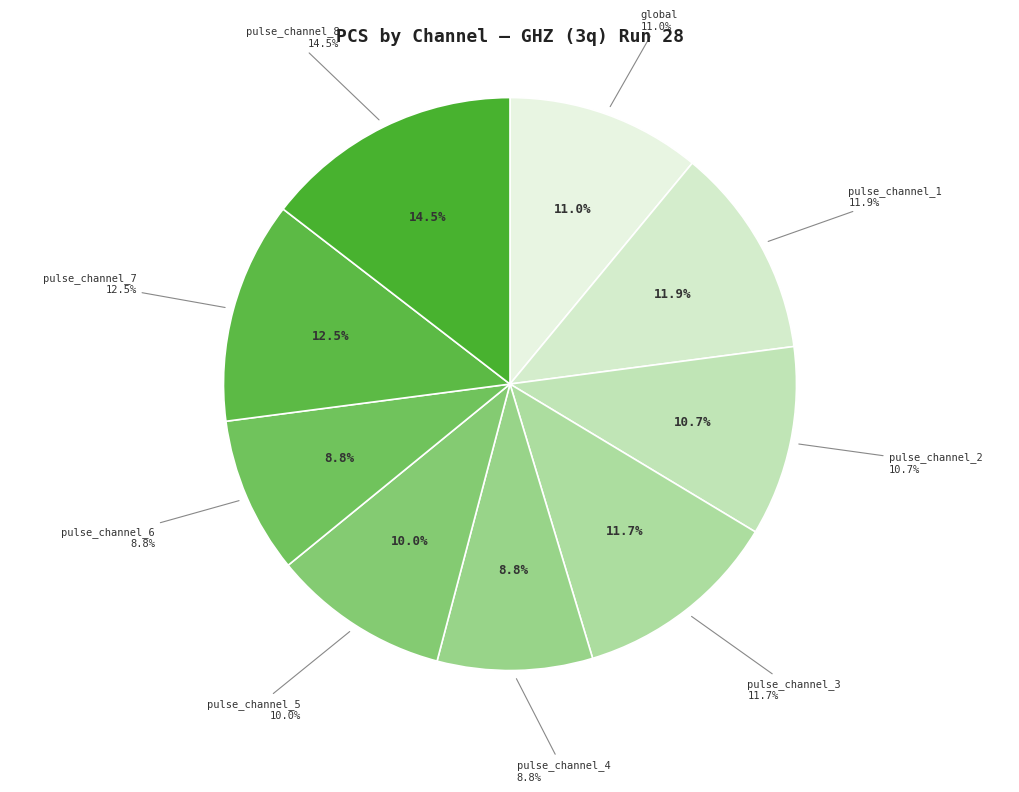

What percentage is the pulse_channel_1 slice, to the nearest percent?

12%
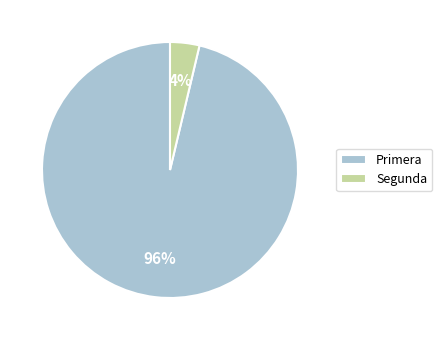

Does any single category account for the majority?

Yes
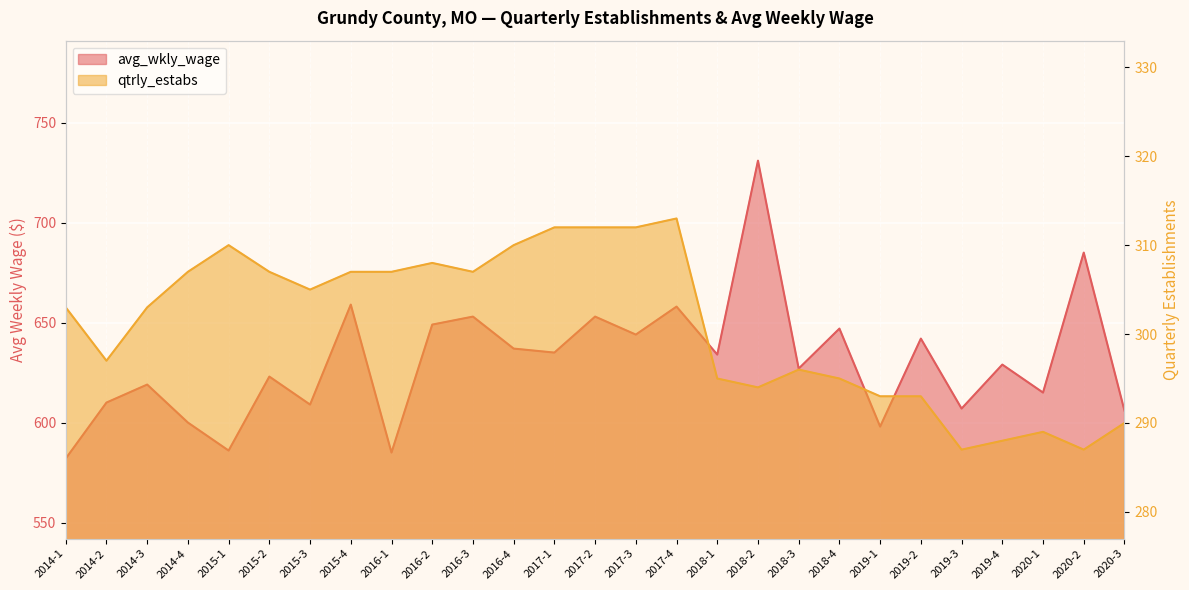

At which category does the chart reach its minimum across all series?

2019-3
========
WORK REQUEST
Format the material above as a JSON list of strings, one per line, skipping blank lines and leaving out the pictures.

ANSWER TO THE EXERCISE
[
  "What percentage is the pulse_channel_1 slice, to the nearest percent?",
  "12%",
  "Does any single category account for the majority?",
  "Yes",
  "At which category does the chart reach its minimum across all series?",
  "2019-3"
]